*** Opening of The data ***
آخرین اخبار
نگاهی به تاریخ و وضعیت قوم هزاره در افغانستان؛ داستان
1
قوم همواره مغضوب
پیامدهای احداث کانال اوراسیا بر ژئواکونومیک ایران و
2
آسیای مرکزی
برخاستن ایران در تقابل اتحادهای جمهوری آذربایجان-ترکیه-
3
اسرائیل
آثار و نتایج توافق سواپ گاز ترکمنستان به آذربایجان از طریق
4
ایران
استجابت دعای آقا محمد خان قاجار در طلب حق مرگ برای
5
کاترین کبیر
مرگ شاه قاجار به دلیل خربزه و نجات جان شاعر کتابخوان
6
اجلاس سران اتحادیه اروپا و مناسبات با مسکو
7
*** Close of The data ***
*** Opening of The data ***
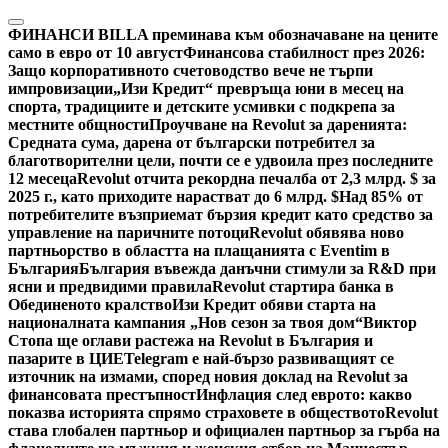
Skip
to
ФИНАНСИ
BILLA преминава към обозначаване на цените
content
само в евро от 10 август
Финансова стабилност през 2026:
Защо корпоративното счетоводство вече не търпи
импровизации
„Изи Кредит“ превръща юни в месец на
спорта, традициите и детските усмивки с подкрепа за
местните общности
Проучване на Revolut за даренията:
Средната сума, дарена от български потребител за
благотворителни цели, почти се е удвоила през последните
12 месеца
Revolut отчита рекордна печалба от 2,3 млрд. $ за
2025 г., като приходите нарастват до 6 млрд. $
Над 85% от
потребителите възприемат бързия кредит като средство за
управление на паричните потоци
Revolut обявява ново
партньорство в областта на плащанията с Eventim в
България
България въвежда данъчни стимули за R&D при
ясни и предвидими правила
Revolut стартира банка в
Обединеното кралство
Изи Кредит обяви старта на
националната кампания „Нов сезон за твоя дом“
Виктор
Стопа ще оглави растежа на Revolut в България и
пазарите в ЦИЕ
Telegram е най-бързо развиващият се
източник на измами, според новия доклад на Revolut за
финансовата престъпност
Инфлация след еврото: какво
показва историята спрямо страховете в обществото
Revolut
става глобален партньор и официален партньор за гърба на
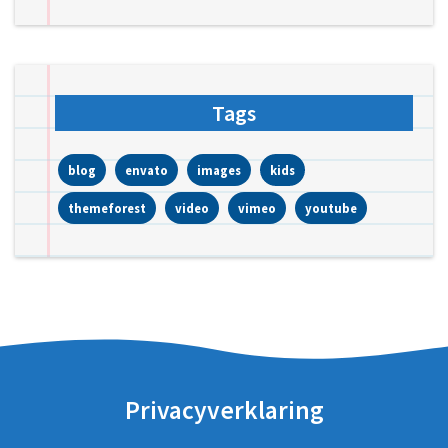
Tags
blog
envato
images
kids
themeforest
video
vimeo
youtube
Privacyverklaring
*** Close of The data ***
*** Opening of The data ***
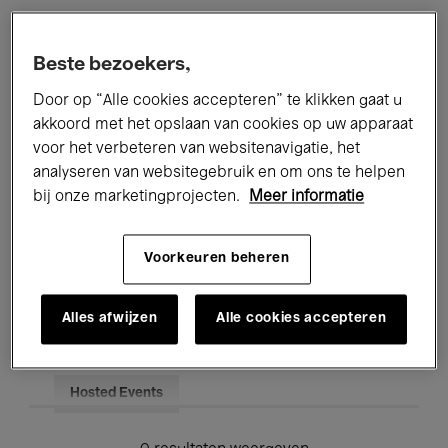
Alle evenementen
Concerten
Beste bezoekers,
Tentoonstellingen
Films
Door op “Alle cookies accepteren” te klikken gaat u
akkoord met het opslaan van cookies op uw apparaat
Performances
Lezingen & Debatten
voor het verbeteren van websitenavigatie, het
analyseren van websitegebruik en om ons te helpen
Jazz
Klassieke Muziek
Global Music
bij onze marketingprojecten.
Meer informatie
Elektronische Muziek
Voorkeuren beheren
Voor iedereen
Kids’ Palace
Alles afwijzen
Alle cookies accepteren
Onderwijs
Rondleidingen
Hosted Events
*** Close of The data ***
Lay out everything in the items from the line containing "Alle evenementen" down to the line containing "Hosted Events", both included, as a Markdown table with the columns Row and Line, skipping blank lines.

Your solution:
| Row | Line |
|---|---|
| 1 | Alle evenementen |
| 2 | Concerten |
| 3 | Beste bezoekers, |
| 4 | Tentoonstellingen |
| 5 | Films |
| 6 | Door op “Alle cookies accepteren” te klikken gaat u |
| 7 | akkoord met het opslaan van cookies op uw apparaat |
| 8 | Performances |
| 9 | Lezingen & Debatten |
| 10 | voor het verbeteren van websitenavigatie, het |
| 11 | analyseren van websitegebruik en om ons te helpen |
| 12 | Jazz |
| 13 | Klassieke Muziek |
| 14 | Global Music |
| 15 | bij onze marketingprojecten. |
| 16 | Meer informatie |
| 17 | Elektronische Muziek |
| 18 | Voorkeuren beheren |
| 19 | Voor iedereen |
| 20 | Kids’ Palace |
| 21 | Alles afwijzen |
| 22 | Alle cookies accepteren |
| 23 | Onderwijs |
| 24 | Rondleidingen |
| 25 | Hosted Events |